What is very obvious from this close-up of results is that the new drivers yield up to 450 % of the performance of the older drivers. Granted, there are some issues with this version of AWadvs-04, we have seen some mainboards fail miserably on the first iteration of this benchmark and showing outstanding performance if the benchmark was simply repeated. That is, until the next shut down when the game started all over. In the case of the 3024 drivers, repetition did not improve the situation at all. However, the issue was observed on all platforms we ran this benchmark on. More interesting is that we also observed stability problems, however, those could be solved almost completely by either running the memory at higher speed or else reducing memory latencies, as counterintuitive as this may appear at first glance.

A few years back, we did observe a very similar sitation with the introduction of the AMD K6-2 CXT core where improper placement of the Write Allocation and Write Combine buffers over the local frame buffer of the graphics card caused similar problems. In this case, the issue was remedied either by proper use of the setK6 utility or later with the pioneering drivers from 3DFX that not only solved stability problems but also almost doubled performance. There are many possible issues with drivers and this is just one possibility but the similarity between the scenarios is rather compelling.

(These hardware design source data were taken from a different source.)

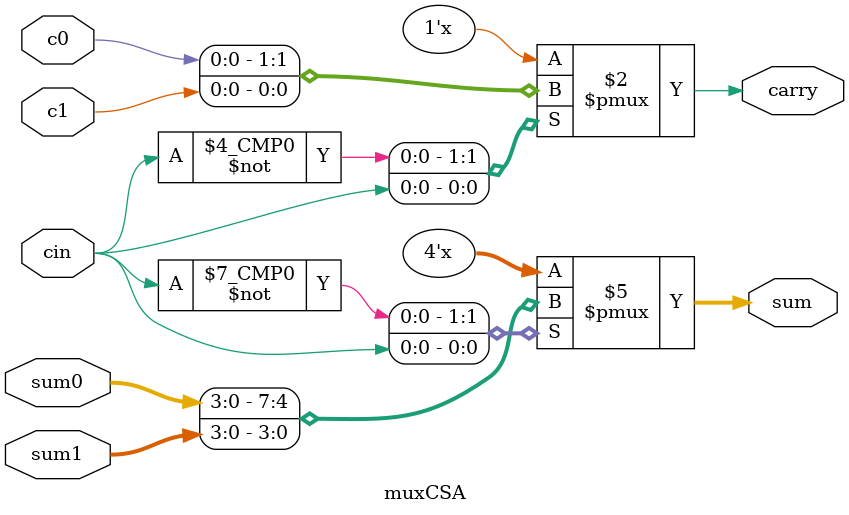
<source format=v>
module muxCSA(output reg [3:0]sum, output reg carry,
input[3:0]sum0,input[3:0]sum1,
input c0,input c1, input cin);
always @(*) begin
    case (cin)
        1'b0: begin
            sum = sum0;
            carry = c0;
        end
        1'b1: begin 
            sum = sum1;
            carry =c1;
        end
        default : begin 
            sum =4'b0000;
            carry =1'b0;
        end 
    endcase 
end

endmodule
</source>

So why are we even talking about this? Ati have made themselves a reputation for their original release drivers that "ain't pretty" but that is really not the point. On the contrary, the issue at hand is that with newer driver revisions some real performance improvements can be expected. From some other benchmarks we were running, it does appear as if there is still some margin or potential for even higher performance increases, thus it is worth to check for driver updates.